University of Delaware

09/19/2025 | Press release | Distributed by Public on 09/19/2025 07:36

Different channel, same news

Different channel, same news

Article by Artika Casini Photo illustration by Jeffrey C. Chase September 19, 2025

UD study finds widespread duplication of local television news

Local television news is a lifeline for millions of Americans, delivering information that can directly impact daily life, from weather alerts to election coverage to emergency updates.

But a new University of Delaware study reveals a surprising trend: In many markets, "local" TV news might be exactly the same as what's airing on another channel in town.

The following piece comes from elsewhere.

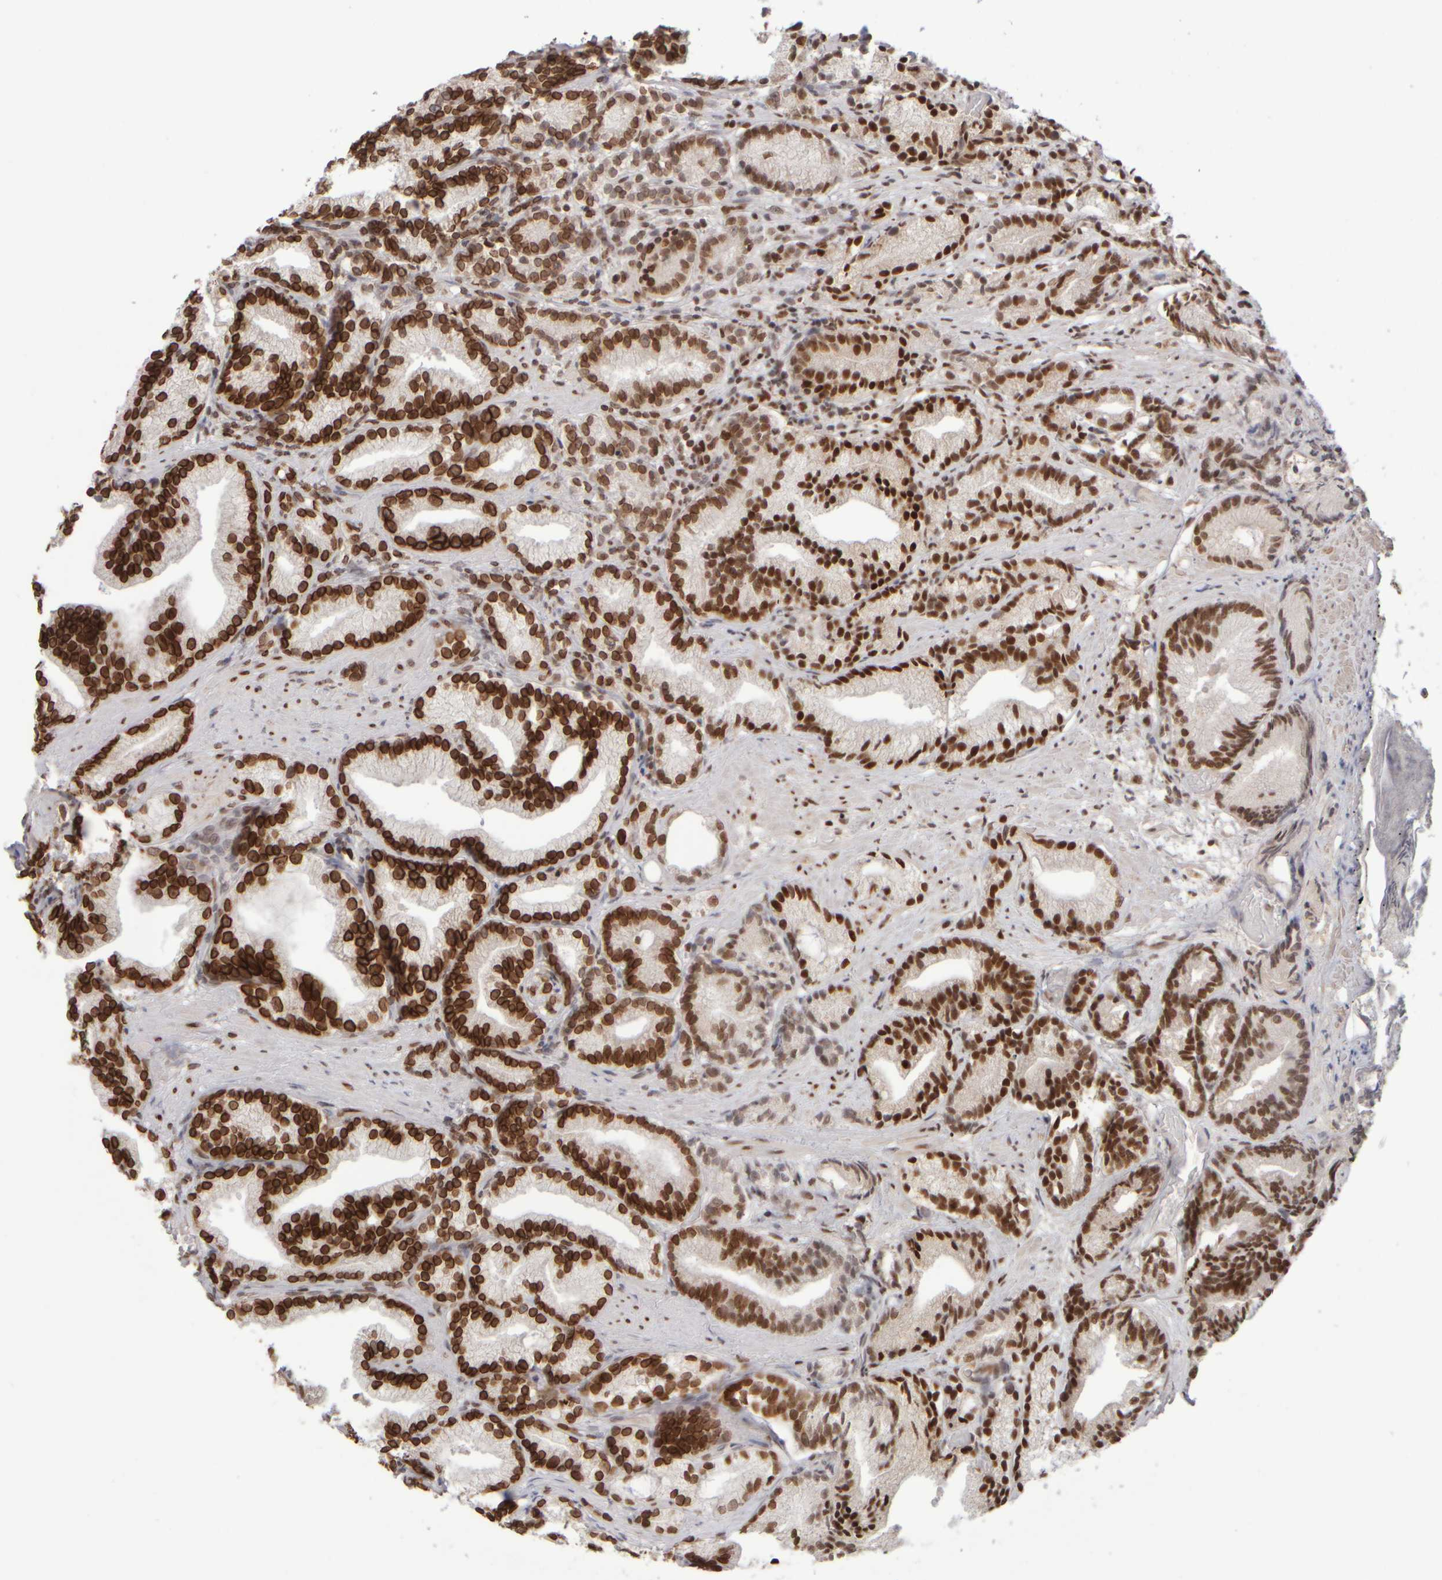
{"staining": {"intensity": "strong", "quantity": ">75%", "location": "cytoplasmic/membranous,nuclear"}, "tissue": "prostate cancer", "cell_type": "Tumor cells", "image_type": "cancer", "snomed": [{"axis": "morphology", "description": "Adenocarcinoma, Low grade"}, {"axis": "topography", "description": "Prostate"}], "caption": "The histopathology image reveals immunohistochemical staining of prostate low-grade adenocarcinoma. There is strong cytoplasmic/membranous and nuclear positivity is identified in about >75% of tumor cells. The staining was performed using DAB (3,3'-diaminobenzidine) to visualize the protein expression in brown, while the nuclei were stained in blue with hematoxylin (Magnification: 20x).", "gene": "ZC3HC1", "patient": {"sex": "male", "age": 89}}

Researchers Danilo Yanich and Benjamin E. Bagozzi analyzed three months of local TV news broadcasts from 861 stations nationwide - more than 400,000 programs in all. Using a high bar for what counts as duplication (at least half of the content being word-for-word identical, excluding sports, weather and ads), they found widespread story sharing.

Funded by the John S. and James L. Knight Foundation and the SNF Ithaca Initiative team, the team discovered that 39% of U.S. TV markets had duplicating station pairs, reaching over a third of American TV households. Smaller markets were more likely to have these overlaps. In some cases, two stations in the same city aired nearly identical newscasts night after night.

The duplication usually happened within the same geographic market (86% of cases) rather than between different regions. On average, these station pairs had identical content 65% of the time.

"In any other context, this would be plagiarism," said Yanich, noting that he and Bagozzi intentionally examined stations over 91 days to cover a body of content large enough to provide meaningful results.

The result? A pattern of duplication stemming from business arrangements between stations. The most common are service agreements, where one television station produces news for another, often sharing studios and staff. Service-agreement-linked stations had duplication rates twice as high as stations that were simply co-owned. Other arrangements include duopolies (when one company owns two stations in the same market) and common ownership of stations in different markets.

For Yanich, the finding isn't especially surprising.

"These are profit-seeking entities," he said of the media conglomerates. "You enhance profits through economies of scale, and when you only bear the cost of production once, you can present the same story over and over again."

Four major station groups - Nexstar, Gray, News-Press and Gazette, and Sinclair - controlled more than half of all duplicating station pairs. Nexstar alone was responsible for 22% of them.

Yet local TV remains America's most trusted news source. Over three-quarters of Americans say they trust it more than newspapers, radio or online news. And while national cable networks attract significant attention, their audiences are often smaller than the combined reach of local broadcasts.

The study's authors stress that while consolidation may make financial sense for station owners, it raises important questions about the future of local journalism. If more and more markets see their "local" stations airing the same news, communities may lose the independent voices that help keep citizens informed and hold local leaders accountable.

As a result, the general public must confront an information ecosystem increasingly misaligned with their needs.

"There is no magic action to override this media landscape," said Yanich. "Citizenship is hard, and it's getting harder. But like I tell my students, 'When someone says, This happened, your first question should be, How do you know? How do you know it happened? If the answers meet your standard of logic and understanding, then take it. But understanding takes work."